Par ailleurs, ITER doit démontrer que les technologies nécessaires à un réacteur industriel, comme les supraconducteurs ou la télémanipulation, sont disponibles. Certains composants internes permettront également de réaliser des expérimentations de production de tritium à l'intérieur de la machine, indispensables pour valider cette technologie dans la perspective d'un réacteur industriel. De plus, le flux neutronique intense permettra des tests structurels de composants. Enfin, on pourra entreprendre les essais conceptuels nécessaires à l'extraction de la chaleur et la production d'électricité.

Les premières années seront consacrées à l'étude d'un plasma d'hydrogène et de deutérium. On passera ensuite au mélange deutérium-tritium, avec pour objectifs de générer une puissance de base de 500 MW en n'en injectant que 50 durant plus de 6 minutes, et de démontrer que les réactions de fusion peuvent être maintenues de façon quasi-continue pendant plus de 10 minutes.

Les retombées de l'implantation d'ITER à Cadarache, avec un budget global de 10 milliards d'euros sur 30 ans (environ 5 milliards d'investissement, 5 milliards de coût de fonctionnement, provisions pour le démantèlement comprises) sont multiples : social et culturel, économique et scientifique. ITER emploiera directement 500 personnes en moyenne durant la phase de construction (2007 à 2015) et 1000 personnes en moyenne durant l'exploitation (2015 à 2035).

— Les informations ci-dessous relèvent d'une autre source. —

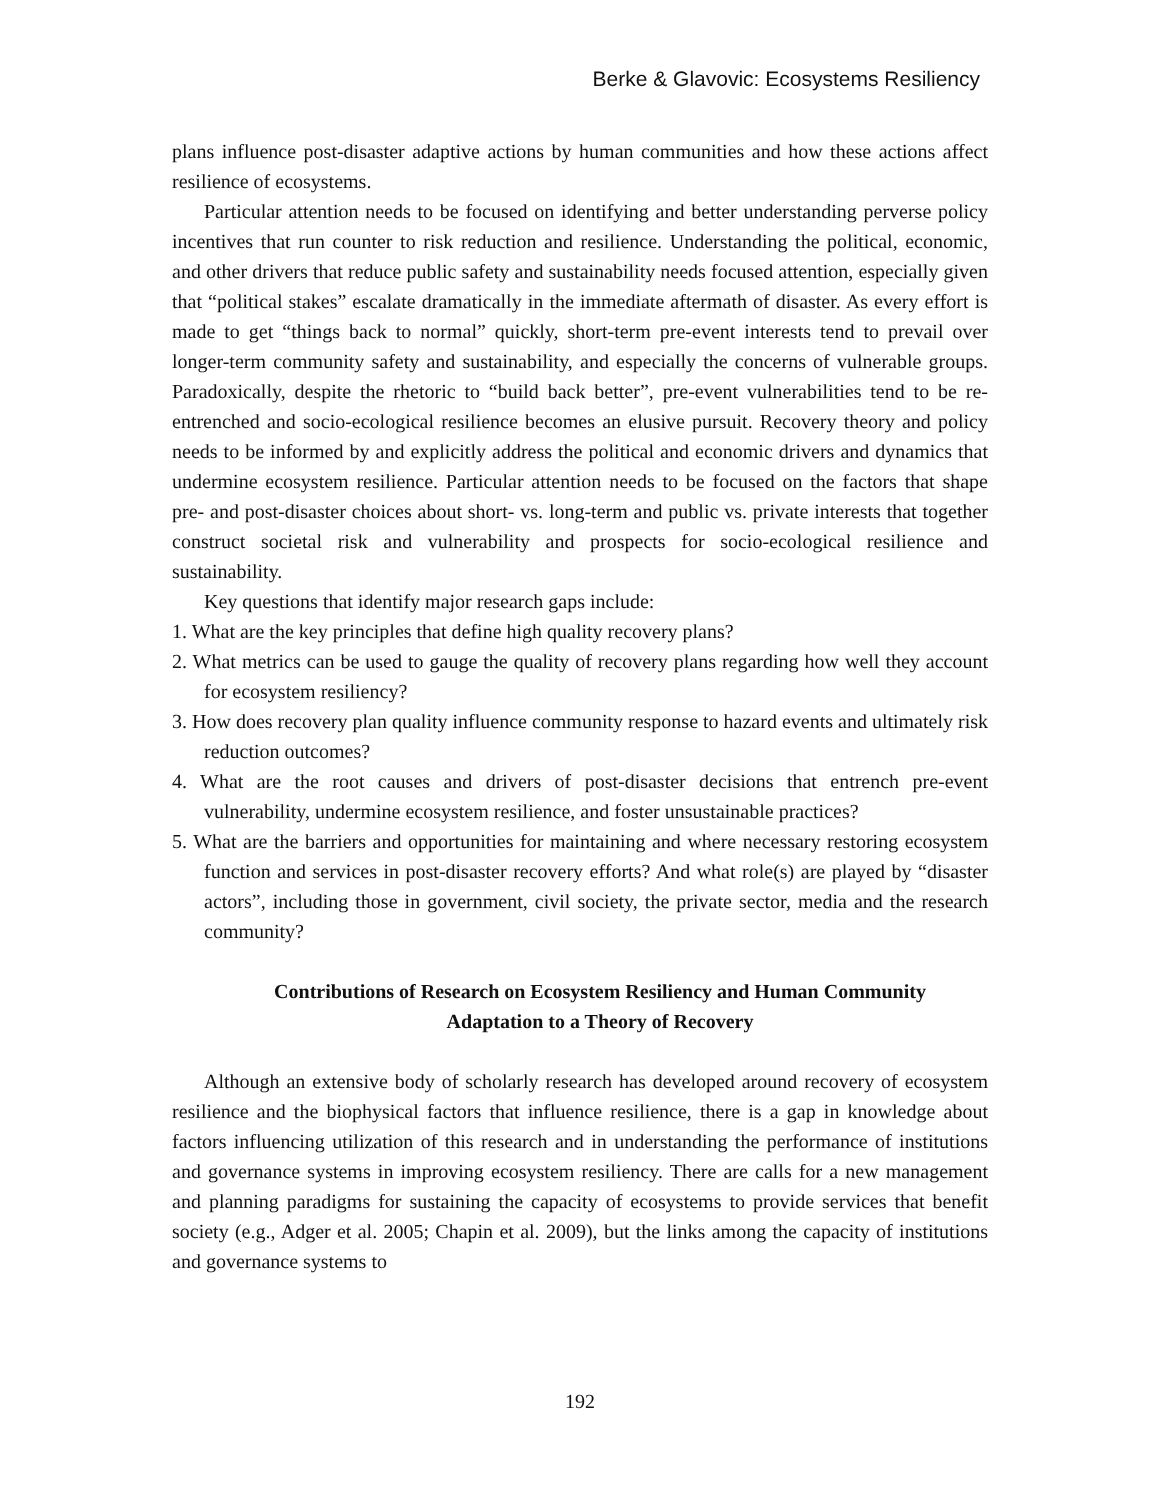Berke & Glavovic: Ecosystems Resiliency
plans influence post-disaster adaptive actions by human communities and how these actions affect resilience of ecosystems.
Particular attention needs to be focused on identifying and better understanding perverse policy incentives that run counter to risk reduction and resilience. Understanding the political, economic, and other drivers that reduce public safety and sustainability needs focused attention, especially given that “political stakes” escalate dramatically in the immediate aftermath of disaster. As every effort is made to get “things back to normal” quickly, short-term pre-event interests tend to prevail over longer-term community safety and sustainability, and especially the concerns of vulnerable groups. Paradoxically, despite the rhetoric to “build back better”, pre-event vulnerabilities tend to be re-entrenched and socio-ecological resilience becomes an elusive pursuit. Recovery theory and policy needs to be informed by and explicitly address the political and economic drivers and dynamics that undermine ecosystem resilience. Particular attention needs to be focused on the factors that shape pre- and post-disaster choices about short- vs. long-term and public vs. private interests that together construct societal risk and vulnerability and prospects for socio-ecological resilience and sustainability.
Key questions that identify major research gaps include:
1. What are the key principles that define high quality recovery plans?
2. What metrics can be used to gauge the quality of recovery plans regarding how well they account for ecosystem resiliency?
3. How does recovery plan quality influence community response to hazard events and ultimately risk reduction outcomes?
4. What are the root causes and drivers of post-disaster decisions that entrench pre-event vulnerability, undermine ecosystem resilience, and foster unsustainable practices?
5. What are the barriers and opportunities for maintaining and where necessary restoring ecosystem function and services in post-disaster recovery efforts? And what role(s) are played by “disaster actors”, including those in government, civil society, the private sector, media and the research community?
Contributions of Research on Ecosystem Resiliency and Human Community
Adaptation to a Theory of Recovery
Although an extensive body of scholarly research has developed around recovery of ecosystem resilience and the biophysical factors that influence resilience, there is a gap in knowledge about factors influencing utilization of this research and in understanding the performance of institutions and governance systems in improving ecosystem resiliency. There are calls for a new management and planning paradigms for sustaining the capacity of ecosystems to provide services that benefit society (e.g., Adger et al. 2005; Chapin et al. 2009), but the links among the capacity of institutions and governance systems to
192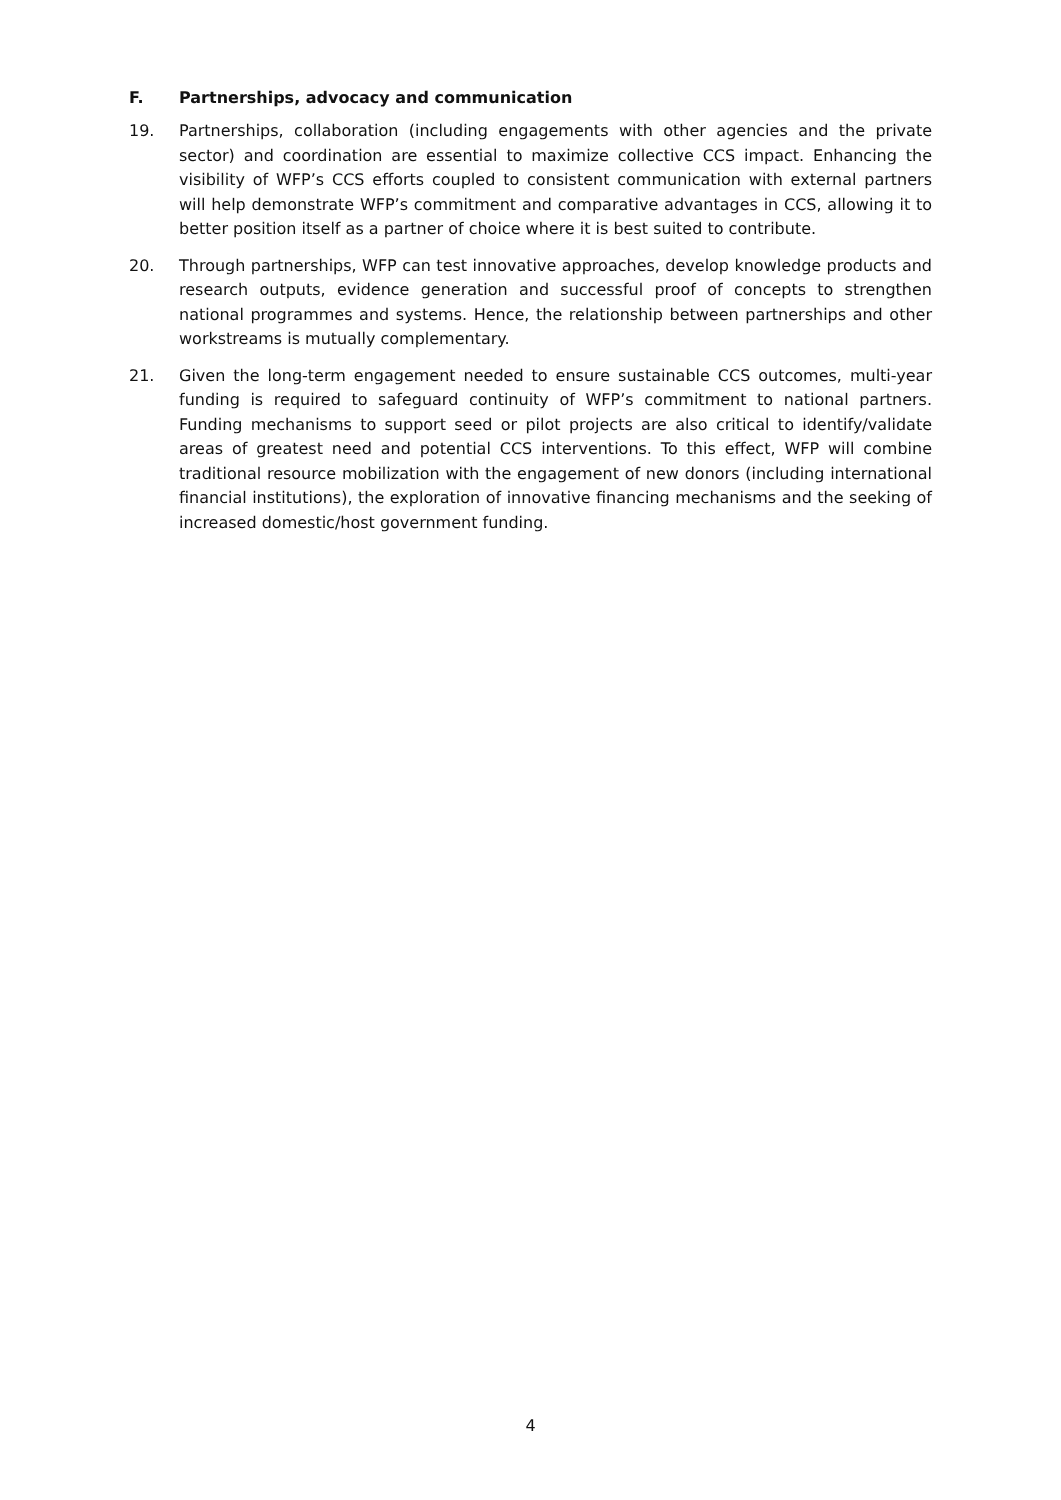F. Partnerships, advocacy and communication
19. Partnerships, collaboration (including engagements with other agencies and the private sector) and coordination are essential to maximize collective CCS impact. Enhancing the visibility of WFP’s CCS efforts coupled to consistent communication with external partners will help demonstrate WFP’s commitment and comparative advantages in CCS, allowing it to better position itself as a partner of choice where it is best suited to contribute.
20. Through partnerships, WFP can test innovative approaches, develop knowledge products and research outputs, evidence generation and successful proof of concepts to strengthen national programmes and systems. Hence, the relationship between partnerships and other workstreams is mutually complementary.
21. Given the long-term engagement needed to ensure sustainable CCS outcomes, multi-year funding is required to safeguard continuity of WFP’s commitment to national partners. Funding mechanisms to support seed or pilot projects are also critical to identify/validate areas of greatest need and potential CCS interventions. To this effect, WFP will combine traditional resource mobilization with the engagement of new donors (including international financial institutions), the exploration of innovative financing mechanisms and the seeking of increased domestic/host government funding.
4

La recherche sur la fusion est une locomotive technologique qui favorisera l'émer gence d'autres technologies, comme l'informatique ou la robotique. Elle agit comme un moteur pour l'industrie en permettant de faire progresser les connaissances des uns et des autres.

La suite de l'aventure

Un nouveau projet est sur le point d'être lancé par les partenaires d'ITER. Il s'agit d'IFMIF (International Fusion Material Irradiation Facility), dont le Japon pourrait être le pays d'accueil (en compensation de l'attribution d'ITER à l'Europe). Les buts de cette installation sont :

  • les études consacrées à la couverture tritigène du coeur du réacteur avec refroidissement à l'hélium, études capitales pour le développement du cycle du tritium d'un réacteur à fusion,
  • le développement des matériaux de structure à faible activation (aciers ferritiques et martensitiques à faible activation, type EUROFER) et les composites de carbure de silicium
  • la sécurité et l'environnement,
  • la réduction de la quantité de matériaux activés.

La génération suivante de machines de fusion après ITER sera celle d'un réacteur de démonstration ("DEMO - PROTO"), qui devrait être capable pour la première fois de produire des quantités importantes d'électricité et de s'autoalimenter en tritium. Une telle réalisation ouvrira la voie à la construction des centrales électriques à fusion.

Conclusion

La raréfaction des ressources fossiles est préoccupante : nous ne devons pas perdre de vue que celles-ci devront être remplacées d'ici 50 à 75 ans. Une démarche volontariste dans la recherche de ressources nouvelles nous paraît donc légitime, et l'objectif de démontrer la validité de la fusion dans 35 ans nous semble réaliste si les moyens adéquats sont mis à disposition et si l'effort est poursuivi sans relâche.

Les progrès récents réalisés dans la recherche en fusion thermonucléaire laissent entrevoir que le calendrier prévu pour la démonstration de la faisabilité scientifique sera tenu. Les recherches technologiques menées parallèlement à ITER, puis à PROTO-DEMO apporteront plus précisément l'approbation finale de la fusion comme étant une opption énergétique compatible avec le développement durable, accessible et acceptée par la population.

 

La Suisse participe pleinement à cette grande aventure scientifique du 21ème siècle à travers le Centre de recherches en Physique des Plasmas de l'EPFL, qui constitue l'Association Euratom-Suisse.